Graev asks why most MMOs don’t have demos available straight away at launch. Here’s a handful of reasons I can think of:
1) Resources needed to implement a demo
To make a demo version of the game available requires support across the business. You need to code in any modifications to the game – such as the limited levels, chat or abilities which Graev refers to. You need to code changes to ensure that triallists cannot negatively impact on the experience of full players.
You need to have support systems and people to manage issues stemming from trial>live upgrades and general trial issues. And finally you need to bolster your platforms to survive the onslaught on legions of new players looking to poke about in your treasured title.
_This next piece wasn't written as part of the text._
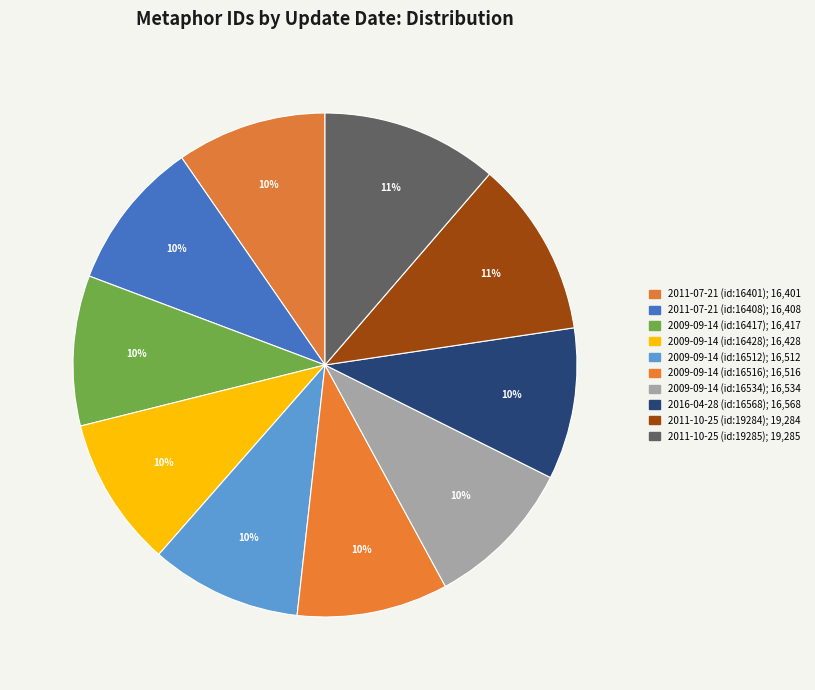

Which category has the smallest portion of the pie?

2011-07-21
These all take people away who could be working on the live game.
2) Sales reasons
A certain proportion of gamers will buy a new title purely based on hype alone, or to be part of the launch event that everyone is talking about. The thinking goes it is better to capitalize on the day 1 sales and try and win over the on-the-fencers at a later date. Why risk these sales with a free trial – particularly if the launch version is a buggy mess?
3) Unaware of the importance of trials
When I used to read Commodore Amiga magazines, each issue came with a cover (floppy) disk with several demos/shareware games. Developers understood that the only way to get publicity for their titles and to stand out in the market place was to let the games speak for themselves. Today the message that a demo will enable you to sell more games has become lost knowledge. I’m not sure publishers fully appreciate the revenue uplift available from making some of their content accessible for free.
Hopefully more PC publishers/developers will take a hint from the mobile apps world, where free demos are ubiquitous and understood as the strongest marketing tool in the box. With free betas now out of the window, try before you buy is still as important as ever.